Compito A:
Risponda alle seguenti domande sul testo dedicato a Calvino e Ariosto:
(i) In quale anno Calvino doveva recarsi a Dublino?
(ii) In quale anno si è concluso il quinto centenario del Furioso?
(iii) Quale titolo aveva l'opera con cui Calvino esordì come attore e commediografo?
Compito B: Nel testo su Calvino e Ariosto, riformuli in un elenco puntato il paragrafo che inizia con «Fa sorridere quest’immagine», conservandone i fatti principali.
Compito C: Prosegua il testo su Calvino e Ariosto a partire dal punto in cui si interrompe.

Testo riportato:
21/12/16

Enrica Maria Ferrara, CALVINO, ARIOSTO E I CENTENARI


Correva l’anno 1974. Calvino doveva recarsi a Dublino in occasione del quinto centenario della nascita di Ariosto e scriveva a Guido Almansi quanto segue:

Ho riflettuto al mio programma di Dublino, e ho cominciato a domandarmi come faccio a preparare tante (quante?) conferenze e sono stato preso dal panico. L’unica conferenza che ho pronta è una su Manzoni [...] Potrei presentare ‘Le città invisibili’ con lettura di pagine scelte, [...] Ma se leggo io in inglese quei testi, li massacro. Ci vorrebbe qualcuno (attori?) che leggesse i brani, e io potrei commentare un po’. Non so proprio come cavarmela [1].

Fa sorridere quest’immagine di un Calvino preoccupato e forse anche un po’ intimidito. Uno dei suoi crucci era quello di non aver niente di pronto per il centenario ariostesco: “Capisco che il centenario di Manzoni è finito ed è cominciato il centenario di Ariosto, ma su Ariosto non ho niente di nuovo, a meno di leggere qualche pezzo di quella mia edizioncina dell’Orlando Furioso[2]. L’edizioncina cui modestamente si riferisce Calvino è il famosissimo lavoro di divulgazione dell’Orlando Furioso, responsabile, come è stato detto recentemente, di una vera e propria “calvinizzazione” del poema ariostesco nella cultura italiana dagli anni Settanta ad oggi [3].

Questo curioso aneddoto è interessante oltre che per la coincidenza del centenario ariostesco - il quinto centenario del Furioso si è appena concluso nel 2016 - anche perchè mi consente di introdurre il tema della mia riflessione sull’intertestualità Calvino-Ariosto che è quello del Calvino teatrale.

Questo Calvino timido lettore, nervoso all’idea di parlare in pubblico a meno di non avere un testo davanti, e terrorizzato all’idea di parlare in inglese, stride, in un certo senso, con l’immagine del Calvino esordiente. Non tutti sanno infatti che Calvino fu scrittore teatrale e anche attore. Così iniziò la sua carriera. La testimonianza si trova in una lettera ad Eugenio Scalfari del 1941 nella quale Calvino racconta del terribile fiasco che segnò l’inizio della sua carriera come attore e commediografo. L‘opera si chiamava La scuola di Socrate ed era una “rivista musico-teatrale” realizzata a più mani: “a Sanremo si limitarono a fischiarci, a Imperia ci tirarono i pomodori in faccia” [4].

Estratto della fonte:
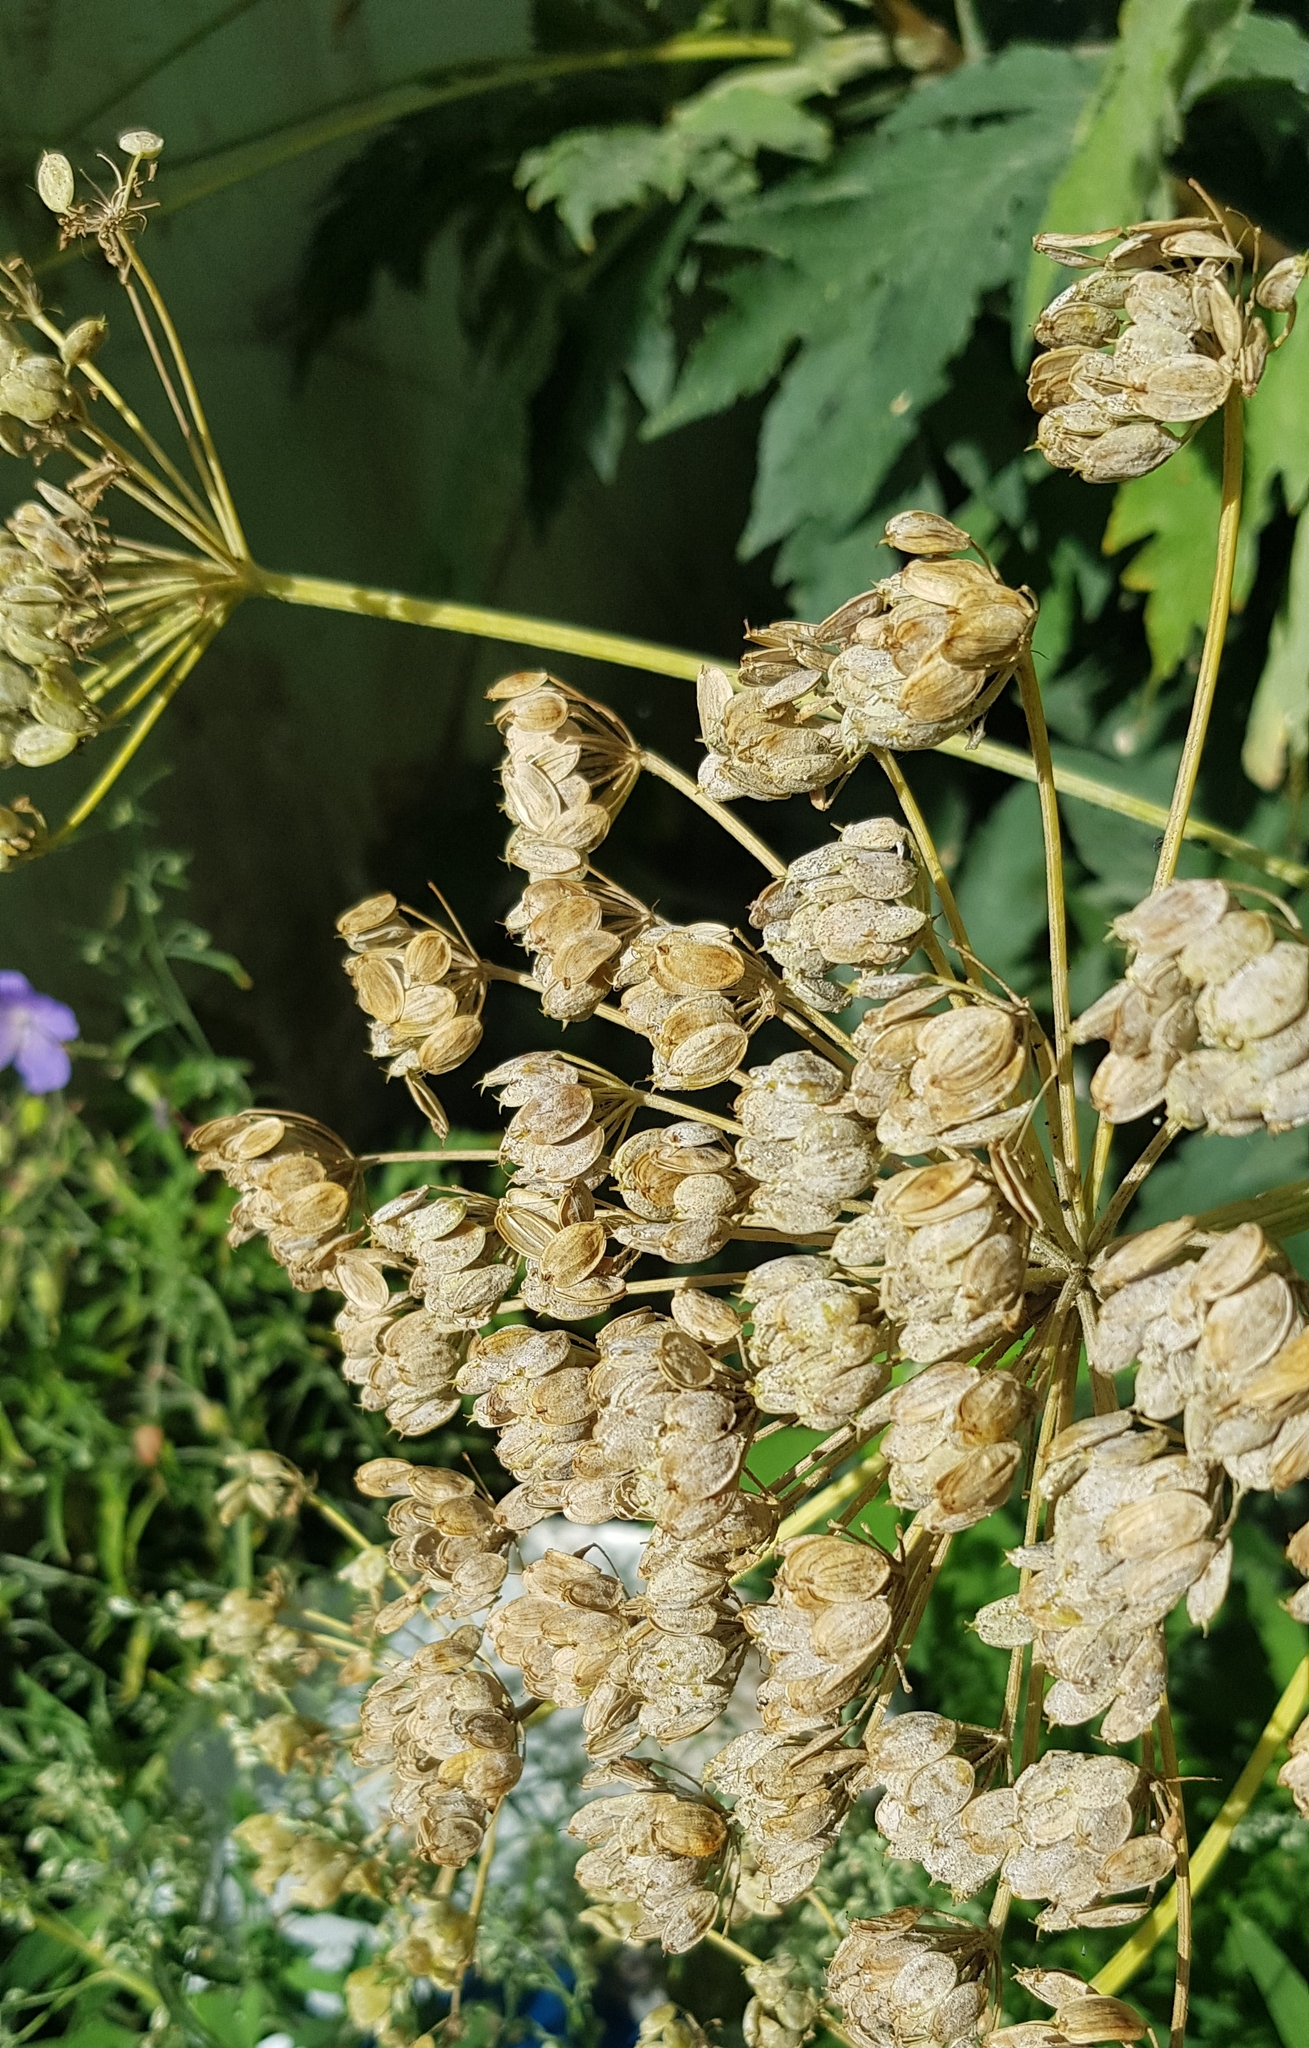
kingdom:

Risposta A:
(i) Nel 1974.
(ii) Nel 2016.
(iii) La scuola di Socrate.

Risposta B:
- Il paragrafo offre l'immagine di un Calvino preoccupato e forse un po' intimidito.
- Calvino temeva di non avere nulla di pronto per il centenario di Ariosto, cominciato dopo la fine di quello di Manzoni.
- L'unica possibilità che vedeva era leggere qualche brano della sua «edizioncina» dell'Orlando Furioso.
- Quell'edizione è in realtà il celebre lavoro di divulgazione del poema.
- Secondo quanto è stato detto di recente, tale lavoro ha prodotto una «calvinizzazione» del Furioso nella cultura italiana dagli anni Settanta a oggi.

Risposta C:
Dopo un esordio non tanto promettente, Calvino continuò a scrivere e progettare opere teatrali. Sono dodici i titoli delle opere progettate, e parzialmente scritte, da Calvino tra il 1941 e il 1943. Al di là delle ragioni per le quali queste opere sono state perdute, distrutte o riciclate da Calvino,[5] quello che importa sottolineare è che, fin dagli esordi, Calvino nutrì una forte passione per il teatro e che questa passione continuò ad operare nella sua opera in una forma carsica manifestandosi infine come teatralità della sua narrativa [6].

Questo non significa che dopo i suoi esordi giovanili Calvino non scrivesse più per il teatro. Dopo un periodo di apparente silenzio, fra il 1943 e il 1955, Calvino prese a cimentarsi specialmente con il genere teatrale del libretto d’opera e iniziò una serie di collaborazioni, prima con Sergio Liberovici, poi con Toti Scialoja, e poi con il famoso Luciano Berio dalla seconda metà degli anni Settanta. Ebbene, che cosa successe tra il 1943 e il 1955? E che cosa c’entra Ariosto in tutto questo discorso?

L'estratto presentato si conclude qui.